Task directions: Could you show all lines in the entries below that contain the string "activities"?

Dataset extract:
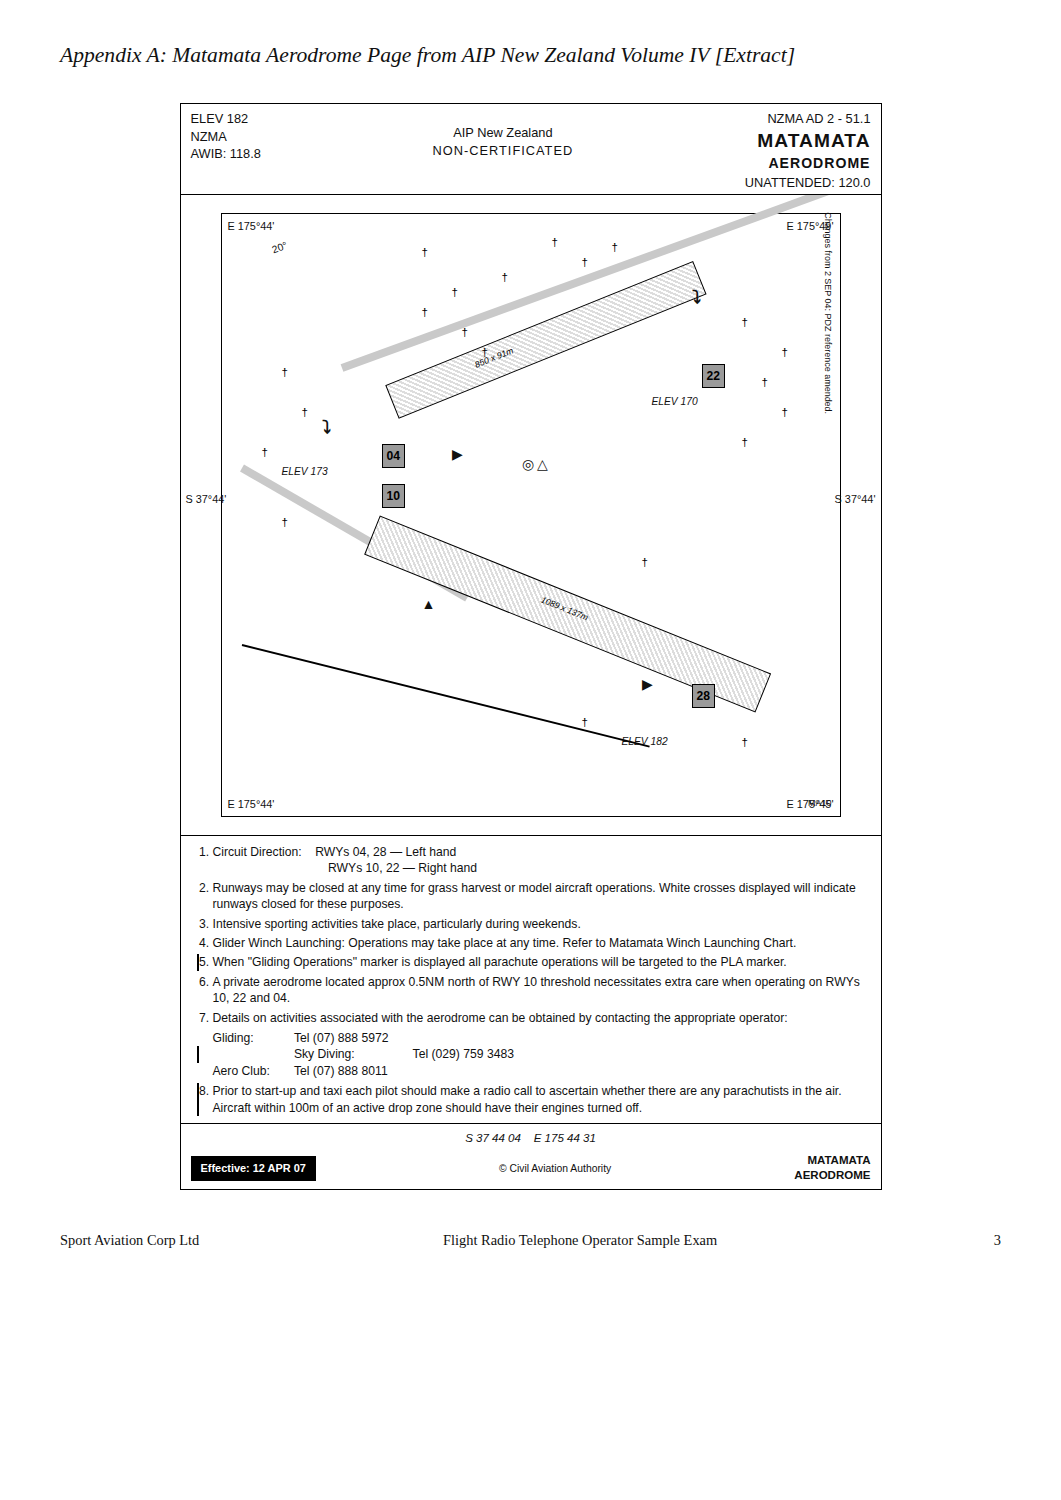Appendix A: Matamata Aerodrome Page from AIP New Zealand Volume IV [Extract]
ELEV 182
NZMA
AWIB: 118.8
AIP New Zealand
NON-CERTIFICATED
NZMA AD 2 - 51.1
MATAMATA
AERODROME
UNATTENDED: 120.0
E 175°44' E 175°49' E 175°44' E 175°45' S 37°44' S 37°44'
20°
850 x 91m
22 04 ELEV 170
1089 x 137m
10 28 ELEV 173 ELEV 182 ⤵ ⤵ ◎ △ ▲ ▶ ▶ † † † † † † † † † † † † † † † † † † † † † Changes from 2 SEP 04: PDZ reference amended. MA10
Circuit Direction: RWYs 04, 28 — Left hand
RWYs 10, 22 — Right hand
Runways may be closed at any time for grass harvest or model aircraft operations. White crosses displayed will indicate runways closed for these purposes.
Intensive sporting activities take place, particularly during weekends.
Glider Winch Launching: Operations may take place at any time. Refer to Matamata Winch Launching Chart.
When "Gliding Operations" marker is displayed all parachute operations will be targeted to the PLA marker.
A private aerodrome located approx 0.5NM north of RWY 10 threshold necessitates extra care when operating on RWYs 10, 22 and 04.
Details on activities associated with the aerodrome can be obtained by contacting the appropriate operator:
| Gliding: | Tel (07) 888 5972 |
| Sky Diving: | Tel (029) 759 3483 |
| Aero Club: | Tel (07) 888 8011 |
Prior to start-up and taxi each pilot should make a radio call to ascertain whether there are any parachutists in the air. Aircraft within 100m of an active drop zone should have their engines turned off.
S 37 44 04 E 175 44 31
Effective: 12 APR 07
© Civil Aviation Authority
MATAMATA
AERODROME
Sport Aviation Corp Ltd
Flight Radio Telephone Operator Sample Exam
3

Reply to the task:
Intensive sporting activities take place, particularly during weekends.
Details on activities associated with the aerodrome can be obtained by contacting the appropriate operator:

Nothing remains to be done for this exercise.